Menurut Slatter, demokrasi Indonesia lebih mirip dibandingkan dengan India, dibanding Thailand atau Filipina. 'India juga menganut oligarki, dan populis' jelasnya.

Slatter mewanti-wanti bahwa Indonesia punya potensi menjadi negara besar, asalkan bisa mengelola kebijakan politiknya dengan baik.

Pemilu 2014 diharapkan akan ada pembagian kekuasaan seimbang, sehingga hubungan parpol dan massa akan membaik.

Menurut Slatter, Gerindra akan dibawa Prabowo menjadi cenderung populis, sementara Golkar cenderung oligarki, sementara PDIP akan memajukan demokrasi.

Slatter juga berpendapat bahwa Indonesia bukanlah negara sekuler, seperti yang didengungkan beberapa pihak selama ini.
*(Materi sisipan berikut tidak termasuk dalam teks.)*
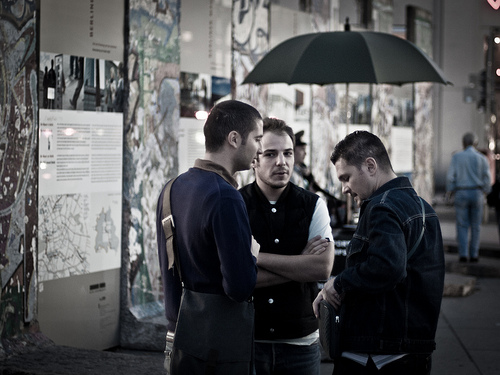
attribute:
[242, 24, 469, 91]
umbrella — black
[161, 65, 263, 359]
man — talking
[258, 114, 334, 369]
man — talking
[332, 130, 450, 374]
man — talking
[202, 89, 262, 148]
hair — black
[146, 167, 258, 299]
sweater — blue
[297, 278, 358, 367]
bag — black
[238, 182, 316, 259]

Dan mengaku sudah tidak asing lagi dengan kondisi politik di Indonesia. Sebab, ia sudah banyak menelurkan buku tentang peta politik Indonesia di Amerika, untuk menjadi referensi.

Dan memprediksi Gerindra tak bisa bicara banyak soal pencapresan.

'Gerindra mungkin naik untuk Pileg, tapi untuk Pilpres susah. Kecuali dia mau jadi oposisi pemerintah,' ujarnya.

Dan juga memprediksi Gerindra dan PDIP tak akan berkoalisi. Prediksinya didasarkan pada buruknya hubungan kedua partai setelah batalnya Perjanjian Batu Tulis dan aksi saling sindir.
'Jadi PDIP berkoalisi lagi dengan Gerindra kemungkinannya kecil,' prediksinya.